Karena keterbatasan dana, tak mungkin rasanya bagi kami untuk merombak keadaan lapangan yang tidak rata itu. Akhirnya, diputuskanlah untuk memperbaiki beberapa titik lapangan seperti di daerah gawang yang ada lubang cukup besar sehingga menimbulkan genangan air ketika hujan mengguyur. Akan tetapi, fokus utama kegiatan perbaikan ini adalah untuk memberi perlindungan pada anak-anak ketika bermain sepak bola.
Lapangan ini berada di pinggir jalan alternatif dari Kabupaten Semarang menuju Sragen sehingga lalu lintasnya cukup padat. Seringkali, bola yang ditendang bergulir hingga ke jalan raya. Tentu berbahaya bagi anak-anak yang bermain jika terlalu sering menyeberang jalan untuk memungut bola. Pun demikian halnya bagi para pengendara yang melintas bila terkena bola nyasar.
Dengan pertimbangan itulah kemudian diputuskan untuk memasang jaring di belakang gawang bagian timur yang langsung berbatasan dengan jalan raya. Peralatannya pun sederhana. Jaring sepanjang 24 meter dengan tinggi 5 meter yang dibeli seharga 295 ribu rupiah dan sepuluh batang bambu yang dibeli dengan uang sebesar 150 ribu rupiah.
Agar awet dan tidak mengganggu aktivitas lain jika sewaktu-waktu lapangan ini digunakan untuk kegiatan non-sepak bola, maka jaring pengaman itu pun dibuat portable alias bisa dibongkarpasang. Oleh karena itu, patok untuk bambu jaring dibuat semi-permanen. Bisa dipasang dan dilepas dengan mudah, tapi juga kokoh. Peralatan lain yang dibutuhkan adalah pipa paralon dan kawat seharga 93 ribu rupiah.
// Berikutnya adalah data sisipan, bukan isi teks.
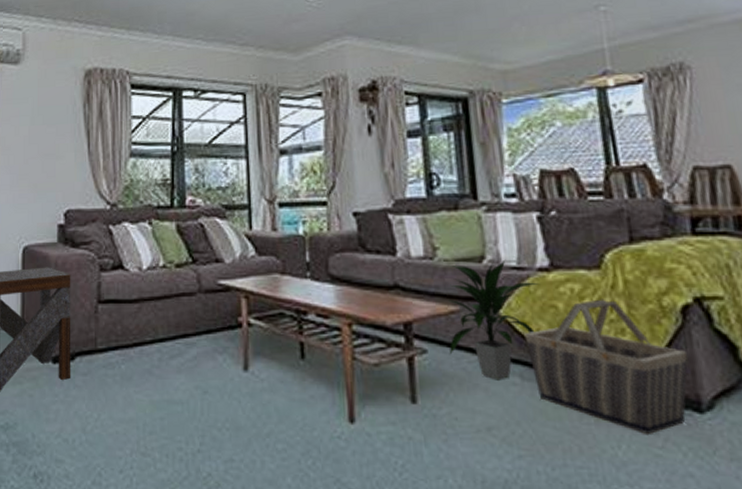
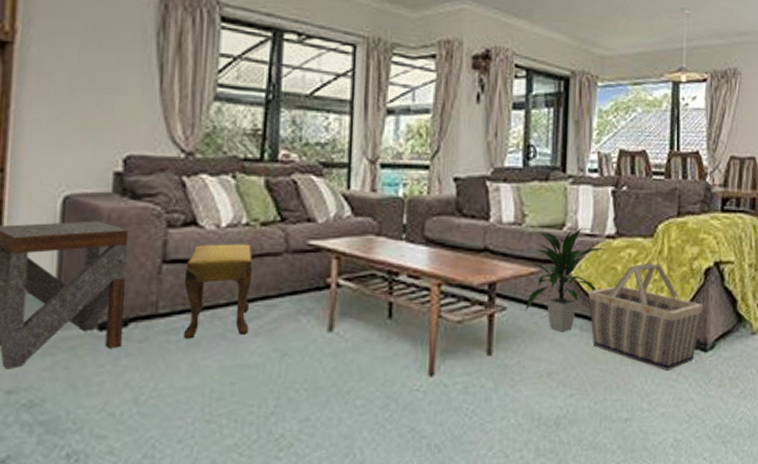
footstool: none [116,285,172,374] -> present [184,244,253,339]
Untuk tenaga, kami sepakat untuk menjadikan aktivitas ini sebagai kegiatan kerja bakti, sehingga tidak ada dana yang kami keluarkan untuk membayar tenaga. Seluruh anak-anak yang biasa ikut latihan sepak bola diharapkan untuk ikut serta. Meski tidak semua datang pada hari Minggu itu, setidaknya ada 20 orang yang bahu-membahu mewujudkan pengadaan jaring pengaman tersebut.
Setelah berpeluh keringat selama kurang lebih tiga jam, kami menyudahi kerja bakti. Kegiatan selanjutnya adalah sarapan soto bersama. Rasanya perlu untuk membayar kerja keras mereka dengan menraktir mereka makan soto ayam. Lagipula jarang-jarang juga saya makan bersama mereka.
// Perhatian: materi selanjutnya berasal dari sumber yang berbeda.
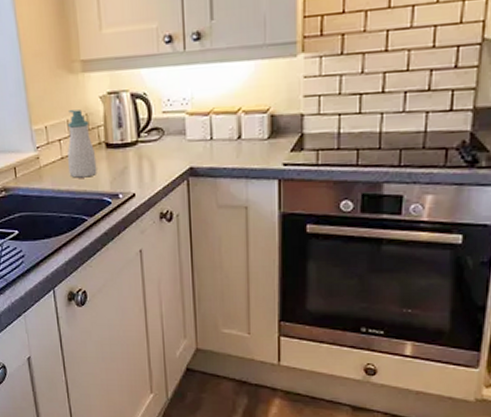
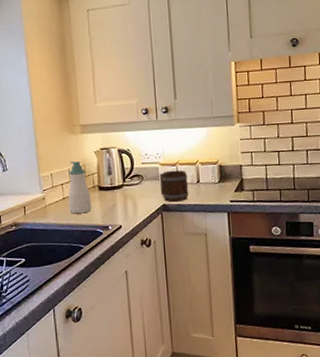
mug: none [185,121,226,164] -> present [159,170,189,202]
Ada canda tawa ketika kami bersama-sama melakukan perbaikan lapangan, juga ketika kami bercakap-cakap sembari makan soto. Senyum di wajah anak-anak yang begitu tulus mencintai sepak bola. Sepak bola sebagai permainan yang membahagiakan hati, bukan yang penuh intrik politik.
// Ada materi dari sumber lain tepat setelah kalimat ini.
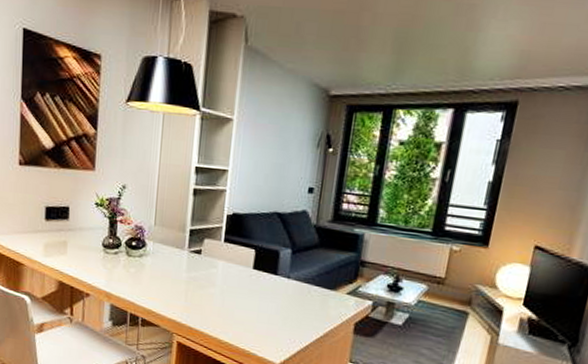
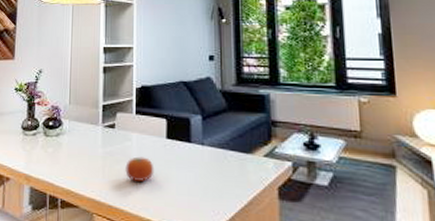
fruit: none [208,284,238,308] -> present [125,156,154,182]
Semoga apa yang dilakukan Fandom Foundation dan rekan-rekan yang berpartisipasi aktif dalam kegiatan charity kalender sepak bola 2015, meski sedikit, bisa memelihara senyum di wajah mereka. Ini semua kita lakukan agar mereka tetap yakin bahwa sepak bola itu bisa memberi kebahagiaan dan menjalin pertemanan, bukan seperti yang dilakukan elit sepak bola nasional yang lebih suka memantik api permusuhan.